Editor's Corner


Mobile entertainment in recovery or triage?
The flattening of mobile entertainment revenues has put a damper on the 3GSM World Congress--particularly in Hall 7 where the GSM Association has provided a dedicated mobile entertainment zone. When I visited that hall on Wednesday, the traffic was light and the mood was glum.

That same feeling prevailed at the GSM Association Awards dinner last night. Although I was fortunate to sit with mobile content firm I-Play, which won an award for best made-for-mobile game, many of the people I spoke with in the crowd were bemoaning the growth plateau in mobile entertainment, particularly in certain segments such as gaming.

And I can see why. It's still difficult for consumers to trial a game before they purchase it and unless the game play is obvious--i.e. consumers understand that "The Fast & the Furious: Tokyo" is a racing game--most people aren't going to pay to download the game, let alone pay a monthly subscription fee.

What will it take to bring mobile content to the masses? That's a good question and I've heard lots of discussion about it. Yes, the user interface is key and people need to be able to purchase content without requiring 15-20 clicks, but I also think that prices need to be realigned. I don't think mobile games or other types of content will ever become mass market if they are going to cost $5 to $7 to download. At that price, the content is no longer an impulse buy nor is it going to appeal to the mass market.
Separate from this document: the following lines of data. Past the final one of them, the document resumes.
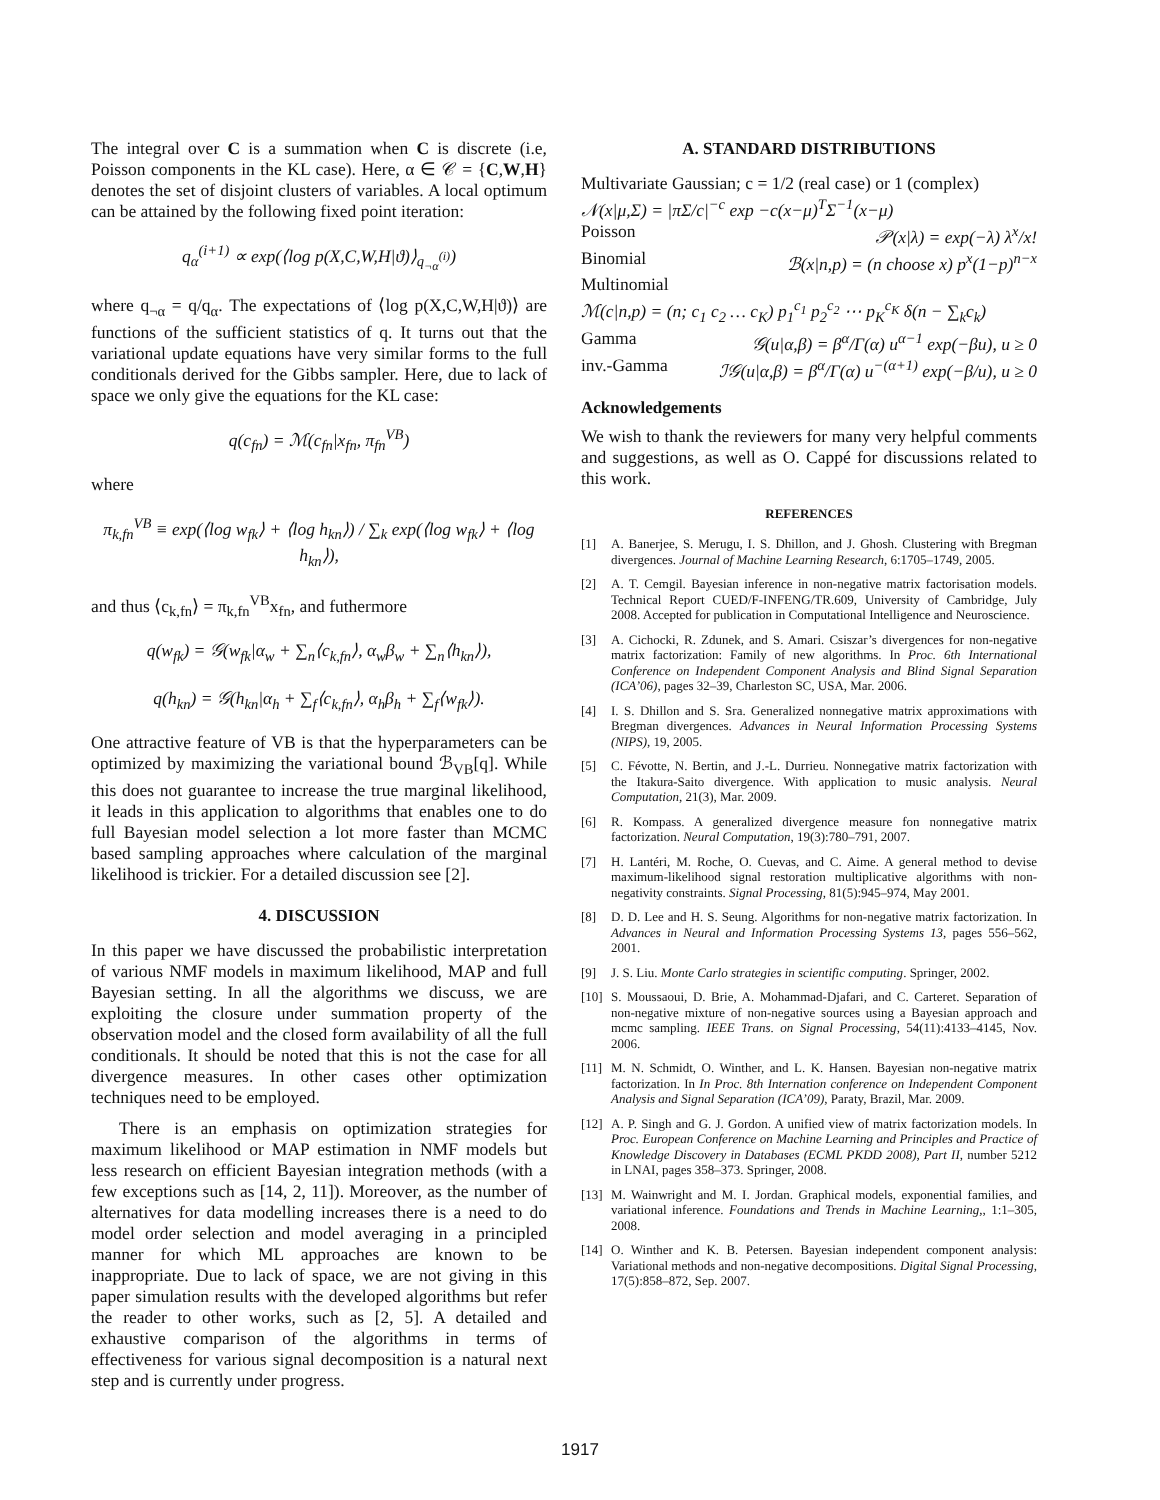The integral over C is a summation when C is discrete (i.e, Poisson components in the KL case). Here, α ∈ 𝒞 = {C,W,H} denotes the set of disjoint clusters of variables. A local optimum can be attained by the following fixed point iteration:
q<sub>α</sub><sup>(i+1)</sup> ∝ exp(⟨log p(X,C,W,H|ϑ)⟩<sub>q<sub>¬α</sub><sup>(i)</sup></sub>)
where q<sub>¬α</sub> = q/q<sub>α</sub>. The expectations of ⟨log p(X,C,W,H|ϑ)⟩ are functions of the sufficient statistics of q. It turns out that the variational update equations have very similar forms to the full conditionals derived for the Gibbs sampler. Here, due to lack of space we only give the equations for the KL case:
q(c<sub>fn</sub>) = ℳ(c<sub>fn</sub>|x<sub>fn</sub>, π<sub>fn</sub><sup>VB</sup>)
where
π<sub>k,fn</sub><sup>VB</sup> ≡ exp(⟨log w<sub>fk</sub>⟩ + ⟨log h<sub>kn</sub>⟩) / ∑<sub>k</sub> exp(⟨log w<sub>fk</sub>⟩ + ⟨log h<sub>kn</sub>⟩),
and thus ⟨c<sub>k,fn</sub>⟩ = π<sub>k,fn</sub><sup>VB</sup>x<sub>fn</sub>, and futhermore
q(w<sub>fk</sub>) = 𝒢(w<sub>fk</sub>|α<sub>w</sub> + ∑<sub>n</sub>⟨c<sub>k,fn</sub>⟩, α<sub>w</sub>β<sub>w</sub> + ∑<sub>n</sub>⟨h<sub>kn</sub>⟩),
q(h<sub>kn</sub>) = 𝒢(h<sub>kn</sub>|α<sub>h</sub> + ∑<sub>f</sub>⟨c<sub>k,fn</sub>⟩, α<sub>h</sub>β<sub>h</sub> + ∑<sub>f</sub>⟨w<sub>fk</sub>⟩).
One attractive feature of VB is that the hyperparameters can be optimized by maximizing the variational bound ℬ<sub>VB</sub>[q]. While this does not guarantee to increase the true marginal likelihood, it leads in this application to algorithms that enables one to do full Bayesian model selection a lot more faster than MCMC based sampling approaches where calculation of the marginal likelihood is trickier. For a detailed discussion see [2].
4. DISCUSSION
In this paper we have discussed the probabilistic interpretation of various NMF models in maximum likelihood, MAP and full Bayesian setting. In all the algorithms we discuss, we are exploiting the closure under summation property of the observation model and the closed form availability of all the full conditionals. It should be noted that this is not the case for all divergence measures. In other cases other optimization techniques need to be employed.
There is an emphasis on optimization strategies for maximum likelihood or MAP estimation in NMF models but less research on efficient Bayesian integration methods (with a few exceptions such as [14, 2, 11]). Moreover, as the number of alternatives for data modelling increases there is a need to do model order selection and model averaging in a principled manner for which ML approaches are known to be inappropriate. Due to lack of space, we are not giving in this paper simulation results with the developed algorithms but refer the reader to other works, such as [2, 5]. A detailed and exhaustive comparison of the algorithms in terms of effectiveness for various signal decomposition is a natural next step and is currently under progress.
A. STANDARD DISTRIBUTIONS
Multivariate Gaussian; c = 1/2 (real case) or 1 (complex)
𝒩(x|μ,Σ) = |πΣ/c|<sup>−c</sup> exp −c(x−μ)<sup>T</sup>Σ<sup>−1</sup>(x−μ)
Poisson 𝒫(x|λ) = exp(−λ) λ<sup>x</sup>/x!
Binomial ℬ(x|n,p) = (n choose x) p<sup>x</sup>(1−p)<sup>n−x</sup>
Multinomial
ℳ(c|n,p) = (n; c<sub>1</sub> c<sub>2</sub> … c<sub>K</sub>) p<sub>1</sub><sup>c<sub>1</sub></sup> p<sub>2</sub><sup>c<sub>2</sub></sup> ⋯ p<sub>K</sub><sup>c<sub>K</sub></sup> δ(n − ∑<sub>k</sub>c<sub>k</sub>)
Gamma 𝒢(u|α,β) = β<sup>α</sup>/Γ(α) u<sup>α−1</sup> exp(−βu), u ≥ 0
inv.-Gamma ℐ𝒢(u|α,β) = β<sup>α</sup>/Γ(α) u<sup>−(α+1)</sup> exp(−β/u), u ≥ 0
Acknowledgements
We wish to thank the reviewers for many very helpful comments and suggestions, as well as O. Cappé for discussions related to this work.
REFERENCES
[1] A. Banerjee, S. Merugu, I. S. Dhillon, and J. Ghosh. Clustering with Bregman divergences. Journal of Machine Learning Research, 6:1705–1749, 2005.
[2] A. T. Cemgil. Bayesian inference in non-negative matrix factorisation models. Technical Report CUED/F-INFENG/TR.609, University of Cambridge, July 2008. Accepted for publication in Computational Intelligence and Neuroscience.
[3] A. Cichocki, R. Zdunek, and S. Amari. Csiszar’s divergences for non-negative matrix factorization: Family of new algorithms. In Proc. 6th International Conference on Independent Component Analysis and Blind Signal Separation (ICA’06), pages 32–39, Charleston SC, USA, Mar. 2006.
[4] I. S. Dhillon and S. Sra. Generalized nonnegative matrix approximations with Bregman divergences. Advances in Neural Information Processing Systems (NIPS), 19, 2005.
[5] C. Févotte, N. Bertin, and J.-L. Durrieu. Nonnegative matrix factorization with the Itakura-Saito divergence. With application to music analysis. Neural Computation, 21(3), Mar. 2009.
[6] R. Kompass. A generalized divergence measure fon nonnegative matrix factorization. Neural Computation, 19(3):780–791, 2007.
[7] H. Lantéri, M. Roche, O. Cuevas, and C. Aime. A general method to devise maximum-likelihood signal restoration multiplicative algorithms with non-negativity constraints. Signal Processing, 81(5):945–974, May 2001.
[8] D. D. Lee and H. S. Seung. Algorithms for non-negative matrix factorization. In Advances in Neural and Information Processing Systems 13, pages 556–562, 2001.
[9] J. S. Liu. Monte Carlo strategies in scientific computing. Springer, 2002.
[10] S. Moussaoui, D. Brie, A. Mohammad-Djafari, and C. Carteret. Separation of non-negative mixture of non-negative sources using a Bayesian approach and mcmc sampling. IEEE Trans. on Signal Processing, 54(11):4133–4145, Nov. 2006.
[11] M. N. Schmidt, O. Winther, and L. K. Hansen. Bayesian non-negative matrix factorization. In In Proc. 8th Internation conference on Independent Component Analysis and Signal Separation (ICA’09), Paraty, Brazil, Mar. 2009.
[12] A. P. Singh and G. J. Gordon. A unified view of matrix factorization models. In Proc. European Conference on Machine Learning and Principles and Practice of Knowledge Discovery in Databases (ECML PKDD 2008), Part II, number 5212 in LNAI, pages 358–373. Springer, 2008.
[13] M. Wainwright and M. I. Jordan. Graphical models, exponential families, and variational inference. Foundations and Trends in Machine Learning,, 1:1–305, 2008.
[14] O. Winther and K. B. Petersen. Bayesian independent component analysis: Variational methods and non-negative decompositions. Digital Signal Processing, 17(5):858–872, Sep. 2007.
1917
Perhaps an advertising-sponsored model will help drive mobile content usage--I think we'll see more of these models develop as the year progresses.
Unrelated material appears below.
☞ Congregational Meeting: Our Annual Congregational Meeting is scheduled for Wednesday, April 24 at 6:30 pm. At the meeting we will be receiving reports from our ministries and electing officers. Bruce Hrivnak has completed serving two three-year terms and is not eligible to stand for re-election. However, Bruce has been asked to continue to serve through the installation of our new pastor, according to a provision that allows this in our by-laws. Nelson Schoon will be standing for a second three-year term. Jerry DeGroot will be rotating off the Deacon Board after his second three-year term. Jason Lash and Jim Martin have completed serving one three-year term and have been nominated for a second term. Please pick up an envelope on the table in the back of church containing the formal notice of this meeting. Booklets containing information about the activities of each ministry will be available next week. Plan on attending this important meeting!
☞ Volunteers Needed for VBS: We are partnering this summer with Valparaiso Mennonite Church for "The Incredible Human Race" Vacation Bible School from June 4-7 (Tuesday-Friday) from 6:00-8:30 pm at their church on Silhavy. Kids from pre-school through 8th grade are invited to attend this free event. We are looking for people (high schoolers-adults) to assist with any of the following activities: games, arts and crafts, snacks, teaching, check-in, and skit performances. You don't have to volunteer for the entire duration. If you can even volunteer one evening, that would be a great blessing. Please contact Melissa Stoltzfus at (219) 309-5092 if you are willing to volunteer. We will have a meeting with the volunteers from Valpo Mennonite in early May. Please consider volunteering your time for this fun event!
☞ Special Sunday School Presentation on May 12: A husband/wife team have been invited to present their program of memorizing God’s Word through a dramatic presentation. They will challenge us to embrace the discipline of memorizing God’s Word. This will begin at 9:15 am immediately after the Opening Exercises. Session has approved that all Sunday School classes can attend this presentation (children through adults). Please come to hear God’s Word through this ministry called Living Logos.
I also think content companies need to focus on quality, not quantity. Build compelling, well-made content. Stop buying licenses for content that doesn't lend itself to the mobile platform or isn't going to be intuitive for the customer to want to purchase. Get back to the basics and stop all the hype.  It's time for mobile entertainment to return to the exciting and innovative industry it once was. -Sue

P.S. It sounds like several people in the mobile content industry are not pleased with the GSM Association's planned Mobile Entertainment and Advertising Summit set for New York on March 30th (yes, that's the day after CTIA Wireless 2007).  Does this industry really need another conference?